# AK hiker shoots grizzly



## Sully2 (Mar 9, 2010)

ANCHORAGE, Alaska (AP) — A backpacker shot and killed a grizzly bear with his handgun in Alaska's Denali National Park, officials said.

A man and woman reported that they were hiking Friday evening when the bear emerged from trailside brush and charged the woman, park spokeswoman Kris Fister said in a statement.

The man fired nine rounds from his .45 caliber, semiautomatic pistol at the animal, which then stopped and walked into the brush.

The two reported the shooting to rangers, who restricted access to the Igloo Canyon area for fear that the bear was wounded and dangerous.

On Saturday, rangers found the dead bear about 100 feet from the shooting site.

Park officials are determining the justification for the shooting. It's legal to carry firearms in that area of the park but illegal to discharge them.

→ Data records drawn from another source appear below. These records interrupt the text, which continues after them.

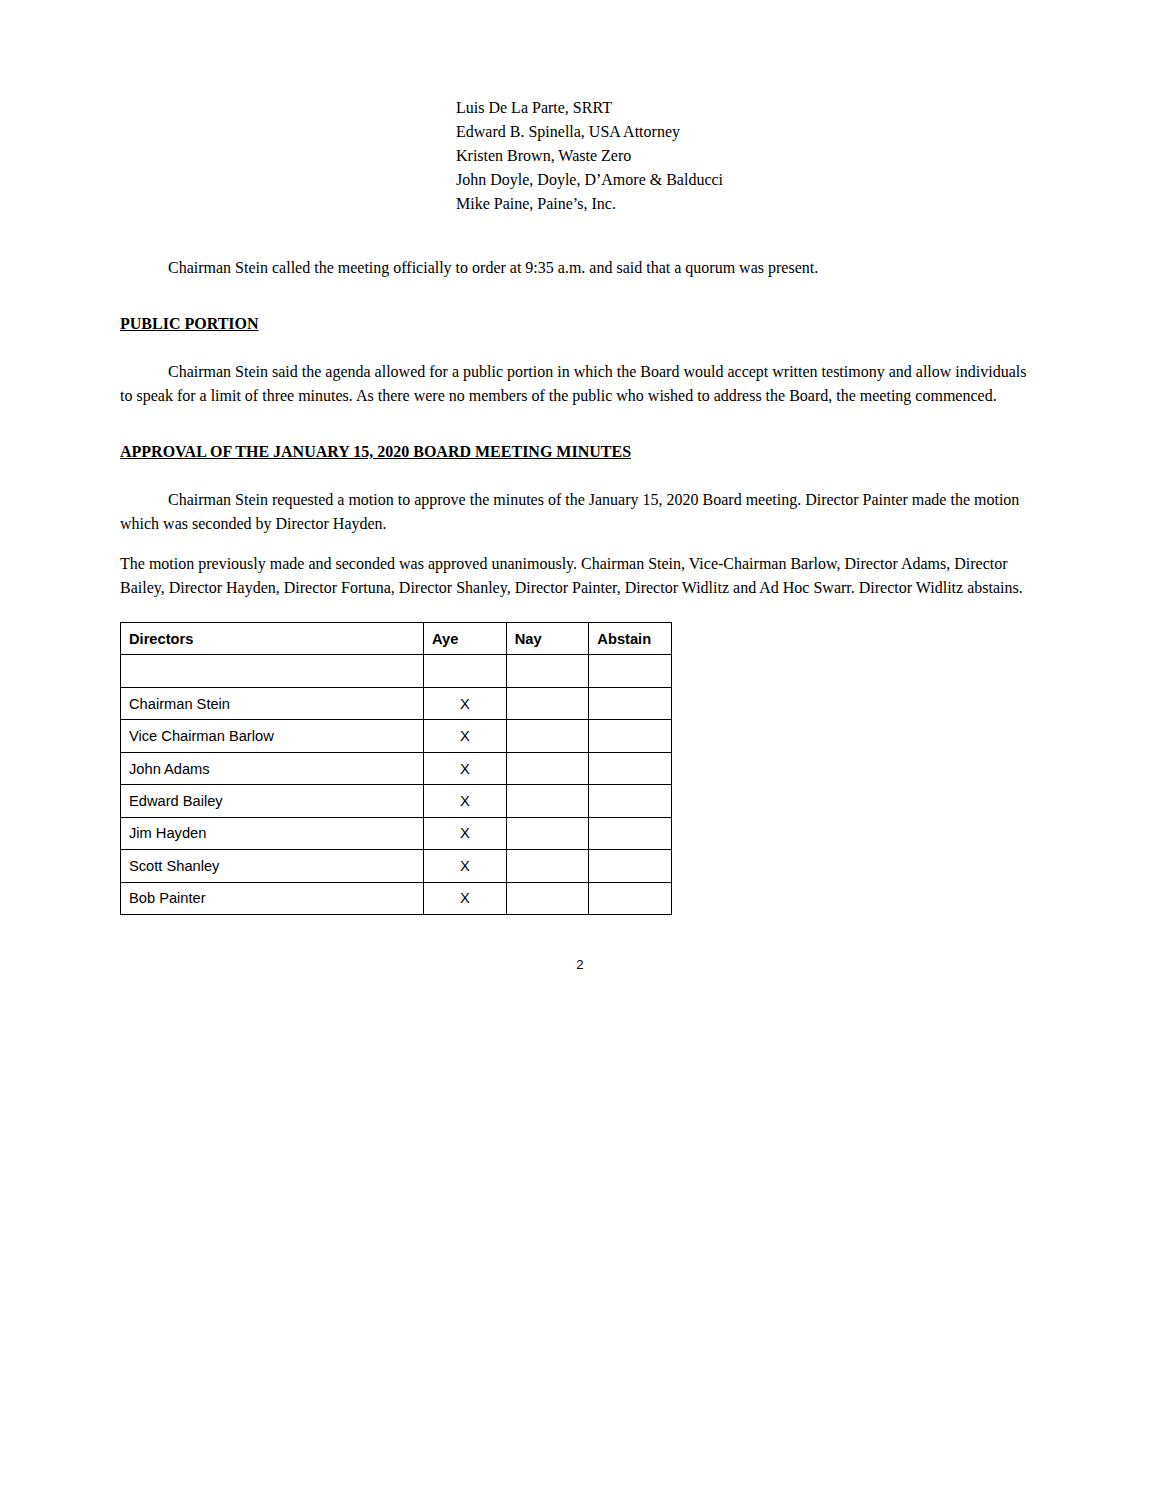Luis De La Parte, SRRT
Edward B. Spinella, USA Attorney
Kristen Brown, Waste Zero
John Doyle, Doyle, D’Amore & Balducci
Mike Paine, Paine’s, Inc.
Chairman Stein called the meeting officially to order at 9:35 a.m. and said that a quorum was present.
PUBLIC PORTION
Chairman Stein said the agenda allowed for a public portion in which the Board would accept written testimony and allow individuals to speak for a limit of three minutes. As there were no members of the public who wished to address the Board, the meeting commenced.
APPROVAL OF THE JANUARY 15, 2020 BOARD MEETING MINUTES
Chairman Stein requested a motion to approve the minutes of the January 15, 2020 Board meeting. Director Painter made the motion which was seconded by Director Hayden.
The motion previously made and seconded was approved unanimously. Chairman Stein, Vice-Chairman Barlow, Director Adams, Director Bailey, Director Hayden, Director Fortuna, Director Shanley, Director Painter, Director Widlitz and Ad Hoc Swarr. Director Widlitz abstains.
| Directors | Aye | Nay | Abstain |
| --- | --- | --- | --- |
| Chairman Stein | X | | |
| Vice Chairman Barlow | X | | |
| John Adams | X | | |
| Edward Bailey | X | | |
| Jim Hayden | X | | |
| Scott Shanley | X | | |
| Bob Painter | X | | |
2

Rangers said it was the first known instance of a grizzly bear being shot by a visitor in the wilderness portion of Denali, formerly called Mount McKinley National Park.


----------



## js (Jun 29, 2006)

Sully2 said:


> Park officials are determining the justification for the shooting.


:smt104:smt017


----------



## Gunners_Mate (Feb 17, 2010)

js said:


> :smt104:smt017


stupid people always have to nitpick everything in attempt of not looking stupid


----------



## BearValley (May 25, 2009)

Sully2 said:


> It's legal to carry firearms in that area of the park but illegal to discharge them.


:smt017

Okay, y'alls sacrifice yourselves to the bears to avoid an illegal discharge ticket...man I wish that I'd stayed in a Holiday Inn Express last night!


----------



## RightTurnClyde (Oct 24, 2007)

Wow. So I guess a .45 can stop a Grizzly. You just need to shoot it 9 times and hope it decides not to take you with him as a last meal! That guy should buy a lottery ticket.


----------



## Alaskan_Viking (Jun 13, 2006)

Sully2 said:


> Park officials are determining the justification for the shooting. It's legal to carry firearms in that area of the park but illegal to discharge them.


I highly doubt that any charges will be pressed against this man; any elected official up here, even Democrats, seen to be involved in charging him, for using a gun in self defense, may as well kiss their jobs goodbye. :smt1099


----------